→ Objective:
Could you copy out every line of the records below, word for word and in the same order?
====== Task material
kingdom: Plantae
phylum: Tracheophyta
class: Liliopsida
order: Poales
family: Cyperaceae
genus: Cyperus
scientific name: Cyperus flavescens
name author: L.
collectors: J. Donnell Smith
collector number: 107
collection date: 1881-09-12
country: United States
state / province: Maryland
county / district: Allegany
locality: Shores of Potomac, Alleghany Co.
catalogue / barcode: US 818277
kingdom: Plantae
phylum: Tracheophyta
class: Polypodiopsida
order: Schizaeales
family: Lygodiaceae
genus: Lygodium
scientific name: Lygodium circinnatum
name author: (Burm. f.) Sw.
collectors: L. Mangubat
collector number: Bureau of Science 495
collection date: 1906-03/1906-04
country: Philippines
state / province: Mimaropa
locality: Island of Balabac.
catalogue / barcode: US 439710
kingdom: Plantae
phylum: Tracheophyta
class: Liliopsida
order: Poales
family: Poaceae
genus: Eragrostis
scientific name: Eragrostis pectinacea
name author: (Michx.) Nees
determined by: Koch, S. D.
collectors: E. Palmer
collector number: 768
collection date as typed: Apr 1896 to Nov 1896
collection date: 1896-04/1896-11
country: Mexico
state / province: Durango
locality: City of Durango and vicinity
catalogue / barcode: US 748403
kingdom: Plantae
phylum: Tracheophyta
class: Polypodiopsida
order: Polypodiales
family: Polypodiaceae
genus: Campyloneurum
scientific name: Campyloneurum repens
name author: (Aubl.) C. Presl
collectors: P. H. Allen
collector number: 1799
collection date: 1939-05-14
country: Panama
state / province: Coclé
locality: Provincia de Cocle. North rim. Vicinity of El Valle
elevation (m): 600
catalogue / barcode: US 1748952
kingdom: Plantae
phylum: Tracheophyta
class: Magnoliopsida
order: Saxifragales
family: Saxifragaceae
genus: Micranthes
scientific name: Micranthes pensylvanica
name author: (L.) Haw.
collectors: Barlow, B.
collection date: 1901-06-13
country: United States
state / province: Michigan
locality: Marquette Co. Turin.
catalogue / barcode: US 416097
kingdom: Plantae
============
→ Worked answer:
kingdom: Plantae
phylum: Tracheophyta
class: Liliopsida
order: Poales
family: Cyperaceae
genus: Cyperus
scientific name: Cyperus flavescens
name author: L.
collectors: J. Donnell Smith
collector number: 107
collection date: 1881-09-12
country: United States
state / province: Maryland
county / district: Allegany
locality: Shores of Potomac, Alleghany Co.
catalogue / barcode: US 818277
kingdom: Plantae
phylum: Tracheophyta
class: Polypodiopsida
order: Schizaeales
family: Lygodiaceae
genus: Lygodium
scientific name: Lygodium circinnatum
name author: (Burm. f.) Sw.
collectors: L. Mangubat
collector number: Bureau of Science 495
collection date: 1906-03/1906-04
country: Philippines
state / province: Mimaropa
locality: Island of Balabac.
catalogue / barcode: US 439710
kingdom: Plantae
phylum: Tracheophyta
class: Liliopsida
order: Poales
family: Poaceae
genus: Eragrostis
scientific name: Eragrostis pectinacea
name author: (Michx.) Nees
determined by: Koch, S. D.
collectors: E. Palmer
collector number: 768
collection date as typed: Apr 1896 to Nov 1896
collection date: 1896-04/1896-11
country: Mexico
state / province: Durango
locality: City of Durango and vicinity
catalogue / barcode: US 748403
kingdom: Plantae
phylum: Tracheophyta
class: Polypodiopsida
order: Polypodiales
family: Polypodiaceae
genus: Campyloneurum
scientific name: Campyloneurum repens
name author: (Aubl.) C. Presl
collectors: P. H. Allen
collector number: 1799
collection date: 1939-05-14
country: Panama
state / province: Coclé
locality: Provincia de Cocle. North rim. Vicinity of El Valle
elevation (m): 600
catalogue / barcode: US 1748952
kingdom: Plantae
phylum: Tracheophyta
class: Magnoliopsida
order: Saxifragales
family: Saxifragaceae
genus: Micranthes
scientific name: Micranthes pensylvanica
name author: (L.) Haw.
collectors: Barlow, B.
collection date: 1901-06-13
country: United States
state / province: Michigan
locality: Marquette Co. Turin.
catalogue / barcode: US 416097
kingdom: Plantae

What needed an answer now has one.